As a teen-ager, I remember the chair of the Finance Committee in my home church in Hampton, VA standing before the congregation one Fall Sunday morning. He talked about the need to support the ministries of the church and listed several organizations that we supported with time, talent and treasures. At the end, He said, I upped my pledge…. UP YOURS!!!
There was stunned silence and then the roar of laughter from the saints at First Presbyterian Church.
First – Hampton is like most congregations with an October or November, Stewardship Sunday, typically signifying that a congregation’s stewardship season is underway. The day often includes a series of elements that most churchgoers have come to know well: testimonials during worship from church members who tithe, one brave sermon on money based on a Scripture that includes the phrase “gave her last mite,” “cheerful giver” or “rich young ruler” and possibly an afternoon all-church meeting about the budget.
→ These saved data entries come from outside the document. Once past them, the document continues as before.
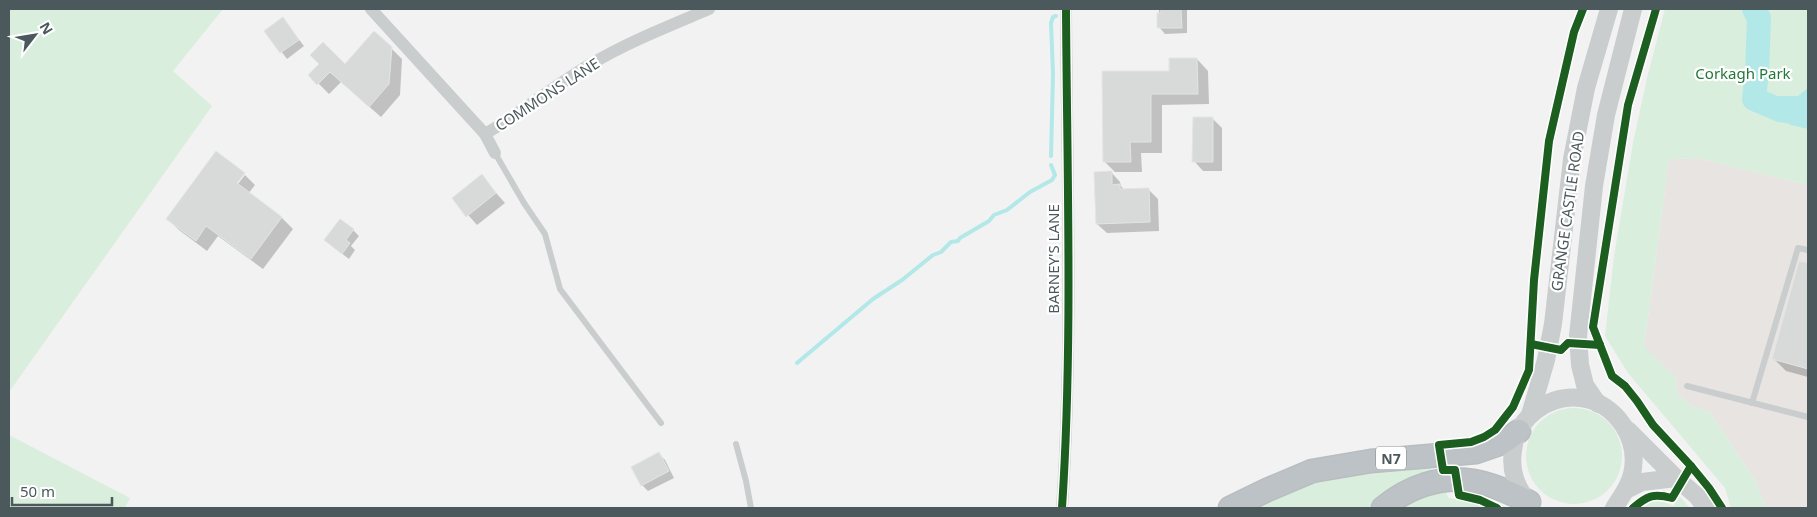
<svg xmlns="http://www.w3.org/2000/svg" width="1817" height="517" font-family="'Noto Sans',sans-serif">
<rect width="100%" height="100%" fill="#f2f2f2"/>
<path fill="#e7e4e1" d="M1698 158 1808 185V508H1766L1756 482 1710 412 1691 406 1677 393 1676 378 1644 347 1669 159Z"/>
<g fill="#d9eedd">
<path d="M9 9H223L173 71 212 106 9 392Z"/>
<path d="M1665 9H1808V185L1698 158 1669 159 1644 346 1676 378 1677 393 1691 406 1710 412 1756 482 1766 508H1731L1725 488 1628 373 1605 336 1614 256 1633 143 1647 78Z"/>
<circle cx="1574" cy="456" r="48"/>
<path d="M9 435 130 498 125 508H9Z"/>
<path d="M1431 464V474C1399 481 1392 487 1368 508H1245L1257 502 1339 473Z"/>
<path d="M1446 491 1448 498C1462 499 1474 502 1486 508H1397L1423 495Z"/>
<path d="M1680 497 1690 508H1641C1654 499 1658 499 1673 506Z"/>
</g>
<path fill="#b2e8e8" d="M1757 72 1761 92 1776 96H1798L1808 88V129L1791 125 1776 117 1756 111 1745 98Z"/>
<g fill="#0003">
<path d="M1159 9H1187V33L1165 34 1159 27Z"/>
<path d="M283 19 304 46 287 59 266 31Z"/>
<path d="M391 48 402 59 400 95 381 117 341 82 329 94 310 75 345 65Z"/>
<path d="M1197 59 1208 71 1209 104 1162 105V153H1141L1142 172H1115L1104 161 1103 72H1171Z"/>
<path d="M1213 119 1222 128V171H1203L1194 161Z"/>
<path d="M1111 172 1120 182 1121 186 1124 190 1148 189 1158 199 1159 231 1107 233 1097 224Z"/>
<path d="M245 175 255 185 248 194 282 218 293 229 263 269 218 236 207 251 179 230 168 219 232 188 234 189Z"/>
<path d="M481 176 505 203 477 225 453 198Z"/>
<path d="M353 230 359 236 351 246 355 250 349 259 332 246Z"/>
<path d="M1800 262 1808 264V377L1786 371 1774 359Z"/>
<path d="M659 454 665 460 674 478 648 491 642 485Z"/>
</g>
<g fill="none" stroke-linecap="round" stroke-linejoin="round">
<g stroke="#b2e8e8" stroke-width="4">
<path d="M1051 156 1053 74 1051 23 1053 17 1056 16"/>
<path d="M797 363 873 299 902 280 933 255 941 252 951 242 958 241 960 238 989 221 994 215 1007 210 1030 192 1052 180 1055 175 1051 165"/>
</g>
<path stroke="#b2e8e8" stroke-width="24" d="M1754 9 1759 18 1757 72 1754 99 1780 110 1808 114"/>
</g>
<g fill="#d8dada" stroke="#e3e4e4">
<path d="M1161 9H1181L1182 28H1157V13H1161Z"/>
<path d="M283 17 299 40 280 53 264 31Z"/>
<path d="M374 31 392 47 389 84 369 107 330 72 317 85 308 75 319 64 310 55 323 42 345 64Z"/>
<path d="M1169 58H1197L1198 94H1151V142H1130L1131 162H1103L1102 71H1169Z"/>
<path d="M1193 117H1213V162H1192Z"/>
<path d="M216 151 245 173 237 183 282 217 251 259 206 226 196 241 166 219Z"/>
<path d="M1112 171V185L1120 184V189L1149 188 1150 222 1096 224 1094 172Z"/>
<path d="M482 174 496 193 466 217 452 198Z"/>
<path d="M340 219 354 229 346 240 350 243 342 254 324 240Z"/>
<path d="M1799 261 1808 263V369L1772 359Z"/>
<path d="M659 452 669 471 641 486 631 467Z"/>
</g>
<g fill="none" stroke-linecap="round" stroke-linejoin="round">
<g stroke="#b8bdc0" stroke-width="25">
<g id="highway">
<path d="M1230 508 1267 490 1312 471 1371 461 1476 452 1502 443 1519 431"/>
<path d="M1383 508C1408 487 1441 475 1474 481 1493 484 1512 494 1529 502"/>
</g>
</g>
<g stroke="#cacdcd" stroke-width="6">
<path d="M495 153 524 203 545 234 560 289 661 423"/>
<path d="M1687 386 1808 417"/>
<path d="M1752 403 1798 248 1808 250"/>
<path d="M736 444 746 481 751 508"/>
</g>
<g stroke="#cacdcd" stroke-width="12">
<path d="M371 9 485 134C522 112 554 86 591 64 628 42 669 26 709 9"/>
<path d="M485 134 495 153"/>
<path d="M1062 508C1073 342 1067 175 1066 9"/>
</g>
<g stroke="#c9cdcd" stroke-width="18">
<path d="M1598 404 1585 385 1580 365 1578 336 1594 186 1606 115 1633 9"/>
<path d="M1530 415 1546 360 1553 324 1572 159 1586 88 1609 9"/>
<path d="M1628 430 1676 478 1697 496 1706 508"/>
<path d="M1626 490 1642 482 1676 478"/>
<path d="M1530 503C1516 489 1510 470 1513 451 1516 418 1548 394 1581 398 1617 403 1640 440 1632 474 1629 487 1621 497 1614 508"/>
</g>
<use href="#highway" stroke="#bcc2c5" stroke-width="22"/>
<g stroke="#fff" stroke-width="11">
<g id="cycleway">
<path d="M1656 9 1628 105 1593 327 1612 376 1625 386 1637 401 1653 425 1691 466 1709 488 1722 508"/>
<path d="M1531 344 1561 350 1568 343 1600 345"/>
<path d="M1062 508C1073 342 1067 175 1066 9"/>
<path d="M1497 508 1480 500 1459 495 1455 470H1443L1439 445 1471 442 1484 437 1495 430 1513 407 1529 370 1534 280 1549 141 1574 32 1583 9"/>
<path d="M1633 508C1647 496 1653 493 1672 498L1691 466"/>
</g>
</g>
<use href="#cycleway" stroke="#1b5e20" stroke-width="8"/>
</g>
<g text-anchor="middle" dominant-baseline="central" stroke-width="4.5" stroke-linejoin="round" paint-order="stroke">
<rect fill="#fff" stroke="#818a8d" stroke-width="1" x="1376" y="446.5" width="30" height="23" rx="4"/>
<g font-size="14" font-weight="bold" fill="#4b585c">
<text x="1391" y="458">N7</text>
</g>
<g font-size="15" fill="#22773a" stroke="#fff">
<text x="1743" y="73">Corkagh Park</text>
</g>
<g font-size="15" fill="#4b585c" stroke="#fff">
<text transform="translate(547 94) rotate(-33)">COMMONS LANE</text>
<text transform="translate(1567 211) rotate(-82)">GRANGE CASTLE ROAD</text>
<text transform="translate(1053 259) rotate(-90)">BARNEY'S LANE</text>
</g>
</g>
<rect width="1817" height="517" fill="none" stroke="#4b585c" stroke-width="20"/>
<g transform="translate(35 35) rotate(59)" stroke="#ffffff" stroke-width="4" paint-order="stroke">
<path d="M0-4L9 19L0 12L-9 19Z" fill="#4b585c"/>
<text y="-8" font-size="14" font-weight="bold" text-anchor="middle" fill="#4b585c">N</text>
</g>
<path d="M12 497v8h100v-8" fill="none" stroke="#4b585c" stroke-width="2.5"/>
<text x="20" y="497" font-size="15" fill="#4b585c" stroke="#ffffff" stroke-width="4" paint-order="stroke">50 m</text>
</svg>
While nothing about Stewardship Sundays is inherently bad, the catch is around what they (and the approach they so often represent) say about the real meaning of stewardship. Personal testimony is inspiring. Talking about money is a critical part of Christian community. Budgets are necessary planning tools. But were you to attend a “stewardship” service, you’d likely leave with the impression that stewardship is mostly the same as fundraising and describes an event or campaign that happens once a year, involves giving envelopes and a pledge drive and is designed for the purpose of asking congregants to help offset church expenses.
That’s problematic because the core of stewardship isn’t money. It’s love. Stewardship isn’t an event or campaign. It’s a spiritual practice. Hear that again: the core of stewardship isn’t money. It’s love.
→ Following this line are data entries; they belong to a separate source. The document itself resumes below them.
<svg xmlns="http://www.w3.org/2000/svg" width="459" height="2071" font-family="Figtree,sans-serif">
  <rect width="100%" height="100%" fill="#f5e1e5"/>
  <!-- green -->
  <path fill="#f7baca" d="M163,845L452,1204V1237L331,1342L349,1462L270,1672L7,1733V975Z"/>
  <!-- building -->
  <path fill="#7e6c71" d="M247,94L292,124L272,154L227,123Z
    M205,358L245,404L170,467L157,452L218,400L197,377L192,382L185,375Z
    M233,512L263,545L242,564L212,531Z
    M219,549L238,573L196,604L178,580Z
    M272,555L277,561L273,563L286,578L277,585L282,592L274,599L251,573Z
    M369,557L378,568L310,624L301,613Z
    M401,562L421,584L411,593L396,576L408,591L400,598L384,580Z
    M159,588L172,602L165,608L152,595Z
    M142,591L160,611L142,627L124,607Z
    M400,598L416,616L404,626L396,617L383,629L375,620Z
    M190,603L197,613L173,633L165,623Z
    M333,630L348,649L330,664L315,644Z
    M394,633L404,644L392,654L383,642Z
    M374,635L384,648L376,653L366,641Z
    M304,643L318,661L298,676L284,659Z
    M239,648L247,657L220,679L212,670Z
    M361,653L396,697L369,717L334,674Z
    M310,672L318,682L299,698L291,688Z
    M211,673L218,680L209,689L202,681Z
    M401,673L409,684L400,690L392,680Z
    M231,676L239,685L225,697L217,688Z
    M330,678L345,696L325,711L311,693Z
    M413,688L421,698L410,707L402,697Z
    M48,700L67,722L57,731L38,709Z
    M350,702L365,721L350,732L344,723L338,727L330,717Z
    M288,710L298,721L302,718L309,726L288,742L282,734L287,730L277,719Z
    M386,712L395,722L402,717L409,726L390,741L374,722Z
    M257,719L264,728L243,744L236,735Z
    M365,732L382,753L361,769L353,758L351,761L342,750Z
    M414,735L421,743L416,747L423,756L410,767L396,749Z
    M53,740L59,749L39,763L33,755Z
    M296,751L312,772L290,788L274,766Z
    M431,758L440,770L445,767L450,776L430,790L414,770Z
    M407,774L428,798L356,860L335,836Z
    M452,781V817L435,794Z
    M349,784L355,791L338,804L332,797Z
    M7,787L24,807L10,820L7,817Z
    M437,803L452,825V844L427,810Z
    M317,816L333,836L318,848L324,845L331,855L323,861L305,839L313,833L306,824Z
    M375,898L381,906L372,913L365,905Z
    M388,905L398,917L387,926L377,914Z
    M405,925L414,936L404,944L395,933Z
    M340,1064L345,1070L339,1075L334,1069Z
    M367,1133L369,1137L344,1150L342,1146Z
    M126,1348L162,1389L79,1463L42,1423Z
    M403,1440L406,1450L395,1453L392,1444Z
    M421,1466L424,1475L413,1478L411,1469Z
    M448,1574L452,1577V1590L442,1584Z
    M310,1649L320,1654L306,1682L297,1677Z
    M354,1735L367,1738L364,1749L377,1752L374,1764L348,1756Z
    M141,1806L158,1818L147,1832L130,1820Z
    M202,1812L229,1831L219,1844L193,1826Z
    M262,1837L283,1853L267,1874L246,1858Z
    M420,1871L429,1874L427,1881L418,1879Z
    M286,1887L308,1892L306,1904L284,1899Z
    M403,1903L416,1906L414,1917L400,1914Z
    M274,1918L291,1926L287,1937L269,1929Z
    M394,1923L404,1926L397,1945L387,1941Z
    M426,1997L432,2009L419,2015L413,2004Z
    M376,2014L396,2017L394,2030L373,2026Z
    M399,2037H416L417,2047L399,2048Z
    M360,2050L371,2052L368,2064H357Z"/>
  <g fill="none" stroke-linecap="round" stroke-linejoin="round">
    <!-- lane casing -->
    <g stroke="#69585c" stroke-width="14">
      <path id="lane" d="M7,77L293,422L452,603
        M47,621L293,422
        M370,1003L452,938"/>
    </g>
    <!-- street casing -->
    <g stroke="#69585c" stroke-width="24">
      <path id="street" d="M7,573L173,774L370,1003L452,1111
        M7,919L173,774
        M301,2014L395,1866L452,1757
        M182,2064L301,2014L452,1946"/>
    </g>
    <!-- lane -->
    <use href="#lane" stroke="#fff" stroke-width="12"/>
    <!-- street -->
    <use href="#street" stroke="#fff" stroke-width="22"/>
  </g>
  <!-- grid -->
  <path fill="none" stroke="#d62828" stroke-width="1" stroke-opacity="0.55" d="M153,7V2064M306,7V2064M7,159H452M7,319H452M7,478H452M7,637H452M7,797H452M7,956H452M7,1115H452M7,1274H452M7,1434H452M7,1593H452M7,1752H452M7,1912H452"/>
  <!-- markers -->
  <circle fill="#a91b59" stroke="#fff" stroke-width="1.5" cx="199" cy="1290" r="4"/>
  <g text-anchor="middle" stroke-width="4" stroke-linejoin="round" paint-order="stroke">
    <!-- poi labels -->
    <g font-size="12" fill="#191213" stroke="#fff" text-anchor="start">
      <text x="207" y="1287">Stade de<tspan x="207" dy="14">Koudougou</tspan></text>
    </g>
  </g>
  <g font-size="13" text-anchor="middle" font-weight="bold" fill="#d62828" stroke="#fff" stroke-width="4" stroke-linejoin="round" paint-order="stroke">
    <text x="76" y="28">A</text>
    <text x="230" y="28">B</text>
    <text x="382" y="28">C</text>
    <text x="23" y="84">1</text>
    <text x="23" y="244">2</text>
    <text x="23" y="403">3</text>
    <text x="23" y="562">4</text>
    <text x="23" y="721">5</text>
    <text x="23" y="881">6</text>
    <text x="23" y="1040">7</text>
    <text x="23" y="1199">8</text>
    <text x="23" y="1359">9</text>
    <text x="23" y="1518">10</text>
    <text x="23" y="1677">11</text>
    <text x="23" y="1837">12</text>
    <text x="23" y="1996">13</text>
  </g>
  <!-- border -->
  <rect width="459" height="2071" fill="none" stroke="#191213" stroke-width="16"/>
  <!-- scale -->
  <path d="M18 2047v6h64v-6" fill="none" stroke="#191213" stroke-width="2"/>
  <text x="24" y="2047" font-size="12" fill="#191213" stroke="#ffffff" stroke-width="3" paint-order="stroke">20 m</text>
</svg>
Of course, stewarding financial resources is part of stewardship. But to practice Christian stewardship and be moved by it is to consider how we shepherd our whole lives – through word and habit, and with God and each other – to be expressions of gospel love in the world.
The challenge of Jesus is nothing less than to question every system in which we take comfort that is not love. A holy practice of stewardship helps us see our dependence on those systems and slowly release our grip on their handles. Christ’s gospel calls for an alternative way of being in the world that places love at the center — not money, power, validation, possessions, popularity or even security. The focus shifts to love! The key spiritual practice of love should change our lives, drastically.
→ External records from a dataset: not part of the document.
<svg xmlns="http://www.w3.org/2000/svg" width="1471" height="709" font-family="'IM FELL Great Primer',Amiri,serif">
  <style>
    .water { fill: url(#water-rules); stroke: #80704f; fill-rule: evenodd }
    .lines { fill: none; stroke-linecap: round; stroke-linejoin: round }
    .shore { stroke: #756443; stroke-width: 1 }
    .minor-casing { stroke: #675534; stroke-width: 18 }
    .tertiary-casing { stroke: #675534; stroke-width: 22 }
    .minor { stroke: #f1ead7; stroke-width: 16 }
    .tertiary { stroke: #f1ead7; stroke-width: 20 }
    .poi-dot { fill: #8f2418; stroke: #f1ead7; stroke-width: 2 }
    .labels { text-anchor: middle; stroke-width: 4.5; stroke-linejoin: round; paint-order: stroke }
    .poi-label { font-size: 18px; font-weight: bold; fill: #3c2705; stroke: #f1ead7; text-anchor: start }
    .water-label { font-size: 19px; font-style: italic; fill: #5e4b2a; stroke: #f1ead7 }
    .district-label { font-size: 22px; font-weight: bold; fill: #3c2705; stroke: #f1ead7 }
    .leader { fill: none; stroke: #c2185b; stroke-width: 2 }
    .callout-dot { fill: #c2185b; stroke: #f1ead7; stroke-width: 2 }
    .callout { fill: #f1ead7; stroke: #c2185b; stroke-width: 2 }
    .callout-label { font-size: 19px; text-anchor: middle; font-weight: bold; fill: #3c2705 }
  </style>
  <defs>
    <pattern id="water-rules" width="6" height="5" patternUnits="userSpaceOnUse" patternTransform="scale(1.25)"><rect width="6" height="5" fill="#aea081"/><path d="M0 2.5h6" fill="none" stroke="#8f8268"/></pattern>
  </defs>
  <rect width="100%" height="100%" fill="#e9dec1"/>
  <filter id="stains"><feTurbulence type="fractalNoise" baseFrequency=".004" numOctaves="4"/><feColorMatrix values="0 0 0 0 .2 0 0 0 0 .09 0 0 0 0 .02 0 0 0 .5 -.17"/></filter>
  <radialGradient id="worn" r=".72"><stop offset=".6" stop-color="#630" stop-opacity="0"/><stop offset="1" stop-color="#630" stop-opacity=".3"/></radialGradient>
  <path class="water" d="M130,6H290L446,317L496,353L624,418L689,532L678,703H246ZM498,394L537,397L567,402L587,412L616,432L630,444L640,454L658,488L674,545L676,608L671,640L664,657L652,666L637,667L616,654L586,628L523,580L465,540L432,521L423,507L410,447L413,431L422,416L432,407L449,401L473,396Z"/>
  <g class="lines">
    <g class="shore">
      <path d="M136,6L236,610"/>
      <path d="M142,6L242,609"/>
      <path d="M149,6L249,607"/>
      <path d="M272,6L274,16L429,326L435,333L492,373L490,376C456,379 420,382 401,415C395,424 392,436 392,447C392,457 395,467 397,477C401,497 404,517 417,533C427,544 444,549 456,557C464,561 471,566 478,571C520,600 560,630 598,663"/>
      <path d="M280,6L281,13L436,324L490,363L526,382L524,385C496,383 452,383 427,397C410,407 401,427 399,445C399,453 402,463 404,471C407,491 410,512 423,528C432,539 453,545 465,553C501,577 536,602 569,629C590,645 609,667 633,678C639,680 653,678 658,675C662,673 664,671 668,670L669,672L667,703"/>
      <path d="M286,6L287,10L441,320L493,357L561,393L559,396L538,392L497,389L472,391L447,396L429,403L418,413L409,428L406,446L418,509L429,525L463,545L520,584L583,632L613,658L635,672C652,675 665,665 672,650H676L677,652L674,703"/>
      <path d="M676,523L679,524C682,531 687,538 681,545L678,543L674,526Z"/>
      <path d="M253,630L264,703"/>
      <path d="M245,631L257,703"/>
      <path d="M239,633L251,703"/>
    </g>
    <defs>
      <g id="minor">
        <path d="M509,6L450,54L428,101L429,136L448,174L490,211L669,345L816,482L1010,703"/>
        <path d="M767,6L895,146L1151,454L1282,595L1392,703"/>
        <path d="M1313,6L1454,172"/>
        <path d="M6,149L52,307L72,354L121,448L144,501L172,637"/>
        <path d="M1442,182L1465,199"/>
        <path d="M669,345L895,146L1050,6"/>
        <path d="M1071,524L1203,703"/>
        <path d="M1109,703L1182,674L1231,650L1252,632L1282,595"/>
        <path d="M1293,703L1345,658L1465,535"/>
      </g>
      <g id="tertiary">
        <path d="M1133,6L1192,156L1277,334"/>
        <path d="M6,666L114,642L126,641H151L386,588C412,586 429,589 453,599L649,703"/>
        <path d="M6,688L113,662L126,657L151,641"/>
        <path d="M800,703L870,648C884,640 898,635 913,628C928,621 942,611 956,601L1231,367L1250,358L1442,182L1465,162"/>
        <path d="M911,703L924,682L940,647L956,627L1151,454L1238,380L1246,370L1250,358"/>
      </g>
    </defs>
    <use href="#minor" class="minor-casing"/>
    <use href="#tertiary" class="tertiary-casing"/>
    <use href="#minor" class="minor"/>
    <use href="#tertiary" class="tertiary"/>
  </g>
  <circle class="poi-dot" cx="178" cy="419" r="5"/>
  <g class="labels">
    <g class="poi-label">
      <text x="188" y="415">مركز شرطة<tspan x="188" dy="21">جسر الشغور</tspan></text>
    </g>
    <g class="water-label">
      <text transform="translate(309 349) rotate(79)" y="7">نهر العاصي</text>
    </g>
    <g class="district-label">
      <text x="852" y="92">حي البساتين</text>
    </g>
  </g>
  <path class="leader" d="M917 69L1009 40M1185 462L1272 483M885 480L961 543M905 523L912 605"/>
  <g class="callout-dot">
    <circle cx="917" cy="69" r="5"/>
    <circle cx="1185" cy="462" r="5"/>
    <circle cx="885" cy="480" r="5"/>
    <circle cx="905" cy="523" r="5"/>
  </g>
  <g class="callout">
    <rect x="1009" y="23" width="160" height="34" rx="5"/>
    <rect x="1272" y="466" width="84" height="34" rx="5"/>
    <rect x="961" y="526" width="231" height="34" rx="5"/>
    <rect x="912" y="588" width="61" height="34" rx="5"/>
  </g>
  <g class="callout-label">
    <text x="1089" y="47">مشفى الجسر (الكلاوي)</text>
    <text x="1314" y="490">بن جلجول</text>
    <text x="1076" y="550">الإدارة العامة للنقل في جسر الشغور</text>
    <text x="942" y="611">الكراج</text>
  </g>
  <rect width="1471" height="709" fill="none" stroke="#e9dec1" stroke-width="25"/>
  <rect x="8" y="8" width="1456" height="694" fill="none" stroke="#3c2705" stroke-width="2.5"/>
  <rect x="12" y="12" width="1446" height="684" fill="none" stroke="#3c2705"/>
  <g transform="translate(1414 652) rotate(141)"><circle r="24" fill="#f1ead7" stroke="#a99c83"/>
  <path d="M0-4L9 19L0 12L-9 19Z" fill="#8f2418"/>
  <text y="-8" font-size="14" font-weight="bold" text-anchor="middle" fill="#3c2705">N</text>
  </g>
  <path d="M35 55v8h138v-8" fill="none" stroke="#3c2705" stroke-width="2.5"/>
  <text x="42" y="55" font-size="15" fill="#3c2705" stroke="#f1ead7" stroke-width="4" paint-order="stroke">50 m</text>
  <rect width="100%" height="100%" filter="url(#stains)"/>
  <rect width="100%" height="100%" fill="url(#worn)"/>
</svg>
When the value of everything we thought we needed changes, we become free to do things we simply couldn’t do while we were carrying the heavy weights of the economies we’re so used to. In love, we feel unweighted enough to share our resources with abandon; speak truth to power without worry for consequence; stand with the foreigner who is knocked down by oppressive systems; proclaim that all human beings are worthy just because God created them; and lay down our lives for causes of justice.
I want to invite you into an ongoing spiritual practice of self-giving that supports a release from every system that is not love. The spiritual practice of stewardship forms the way we see the world and ourselves within it as people of faith. It also hones each virtue muscle on Paul’s list of spiritual fruits: love, joy, peace, forbearance, kindness, goodness, faithfulness, gentleness and self-control — in addition to generosity and gratitude. It calls us to steward every part of who we are, not just money, for love’s sake.
Like all spiritual practices, including prayer or regular worship attendance, stewardship isn’t a one-time event or even seasonal. It’s an ongoing commitment with endless opportunity for growth and increased attunement to God’s call. What’s more, the practice is valuable outside of financial goals. If we quadruple our church bank accounts but aren’t transformed into a community of people who are kinder, gentler, readier to welcome the stranger, more forgiving and more committed to justice, then we may have practiced fundraising, but we didn’t find ourselves playing in the deepest wells of real stewardship where real change lives. The thermometer for measuring meaningful stewardship is less the meeting of an annual financial goal and instead the degree to which a church body looks more and more like beloved community. Again, my prayer is that you would PROMISE that the core of stewardship isn’t money, but LOVE!!